I was thinking about maybe putting some of this in my 10 gallon tanks to differentiate and vary the appearance of my tanks. I think they are attractive and the leaves would provide a great natural hiding spot as well as add color and contrast.

I have read that it can tend to explode in growth and to keep it from spreading I need to chop back surface runners and trim back leaves as well as contain the root system However I've heard it softens water? 

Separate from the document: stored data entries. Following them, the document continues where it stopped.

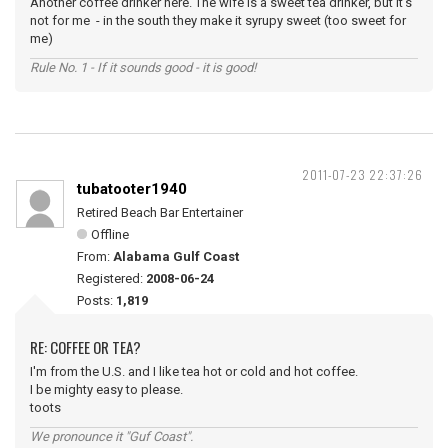
Another coffee drinker here. The wife is a sweet tea drinker, but it's
not for me - in the south they make it syrupy sweet (too sweet for
me)
Rule No. 1 - If it sounds good - it is good!
2011-07-23 22:37:26
tubatooter1940
Retired Beach Bar Entertainer
Offline
From:
Alabama Gulf Coast
Registered:
2008-06-24
Posts:
1,819
RE: COFFEE OR TEA?
I'm from the U.S. and I like tea hot or cold and hot coffee.
I be mighty easy to please.
toots
We pronounce it "Guf Coast".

So far my pros and cons are this:

Pros:
Broad Leaves provide excellent hiding place without harming fins.
Attractive to the eye
Easy to grow (as far as online sources state)
Softens water?
Underwater leaves only reach about 4-5 inches in diameter
Can be stunted by blue light?

Cons:
Can choke out other plants via root system if not contained
Can take over aquarium by self seeding
Surface pads can reach 12 inches in diameter in sunlight.
Needs to be trimmed back a lot

I'd like to hear good and bad experiences with this plant so I can decide whether or not this plant is worth my time or if I should stick to Telanthra Cardinalis or investigate some other red plants to add some contrast.


----------



## Islandgaliam (Jan 27, 2014)

I have these in 2-6gal and 1-20 gal. I put then in the corner of the tank, and have been trimming them when the leaves start to reach to top. So far so good. I also have some bacopa floating over them, and this is one plant I have been able to keep - lol. Marshawn uses one of the big leaves to sorta of lay on while he rests his head in the bacopa...he looks like he is just comfy


----------



## Crossroads (Jun 28, 2014)

How much space do they take up? It's not a huge factor but I like to plan around the space the plant takes up.


----------



## Islandgaliam (Jan 27, 2014)

This is it in my 20gal; this pic shows about 1/4 or so of the tank. I planted it a month ago from the bulb. Not sure how much more will grow, but I have trimmed at least 6 leaves that went to the top.


----------